_Activity_: Rewrite every line of the material with "Grußkarte" in place of "Postkarte", keeping all other text the same.

[Stored data entries]
-*-*-

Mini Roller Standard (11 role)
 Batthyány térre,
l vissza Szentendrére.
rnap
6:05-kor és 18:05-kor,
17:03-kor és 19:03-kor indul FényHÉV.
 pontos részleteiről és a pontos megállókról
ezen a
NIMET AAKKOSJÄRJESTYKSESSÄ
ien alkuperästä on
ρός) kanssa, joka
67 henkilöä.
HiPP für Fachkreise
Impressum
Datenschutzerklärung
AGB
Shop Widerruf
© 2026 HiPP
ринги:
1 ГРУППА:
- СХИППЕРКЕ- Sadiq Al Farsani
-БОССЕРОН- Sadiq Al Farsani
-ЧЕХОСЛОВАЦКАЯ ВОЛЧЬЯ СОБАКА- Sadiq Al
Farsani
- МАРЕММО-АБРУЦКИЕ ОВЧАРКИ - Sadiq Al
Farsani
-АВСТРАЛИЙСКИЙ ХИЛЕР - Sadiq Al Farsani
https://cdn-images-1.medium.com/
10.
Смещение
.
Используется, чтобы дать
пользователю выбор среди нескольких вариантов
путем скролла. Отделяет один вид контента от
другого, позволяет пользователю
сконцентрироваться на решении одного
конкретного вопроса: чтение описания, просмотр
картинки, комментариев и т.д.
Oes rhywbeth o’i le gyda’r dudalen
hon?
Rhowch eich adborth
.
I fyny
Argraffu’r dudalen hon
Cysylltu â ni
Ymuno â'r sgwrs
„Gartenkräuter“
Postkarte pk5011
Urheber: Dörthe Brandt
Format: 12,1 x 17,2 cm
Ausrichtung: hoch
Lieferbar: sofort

-*-*-

_Written solution_:
Mini Roller Standard (11 role)
 Batthyány térre,
l vissza Szentendrére.
rnap
6:05-kor és 18:05-kor,
17:03-kor és 19:03-kor indul FényHÉV.
 pontos részleteiről és a pontos megállókról
ezen a
NIMET AAKKOSJÄRJESTYKSESSÄ
ien alkuperästä on
ρός) kanssa, joka
67 henkilöä.
HiPP für Fachkreise
Impressum
Datenschutzerklärung
AGB
Shop Widerruf
© 2026 HiPP
ринги:
1 ГРУППА:
- СХИППЕРКЕ- Sadiq Al Farsani
-БОССЕРОН- Sadiq Al Farsani
-ЧЕХОСЛОВАЦКАЯ ВОЛЧЬЯ СОБАКА- Sadiq Al
Farsani
- МАРЕММО-АБРУЦКИЕ ОВЧАРКИ - Sadiq Al
Farsani
-АВСТРАЛИЙСКИЙ ХИЛЕР - Sadiq Al Farsani
https://cdn-images-1.medium.com/
10.
Смещение
.
Используется, чтобы дать
пользователю выбор среди нескольких вариантов
путем скролла. Отделяет один вид контента от
другого, позволяет пользователю
сконцентрироваться на решении одного
конкретного вопроса: чтение описания, просмотр
картинки, комментариев и т.д.
Oes rhywbeth o’i le gyda’r dudalen
hon?
Rhowch eich adborth
.
I fyny
Argraffu’r dudalen hon
Cysylltu â ni
Ymuno â'r sgwrs
„Gartenkräuter“
Grußkarte pk5011
Urheber: Dörthe Brandt
Format: 12,1 x 17,2 cm
Ausrichtung: hoch
Lieferbar: sofort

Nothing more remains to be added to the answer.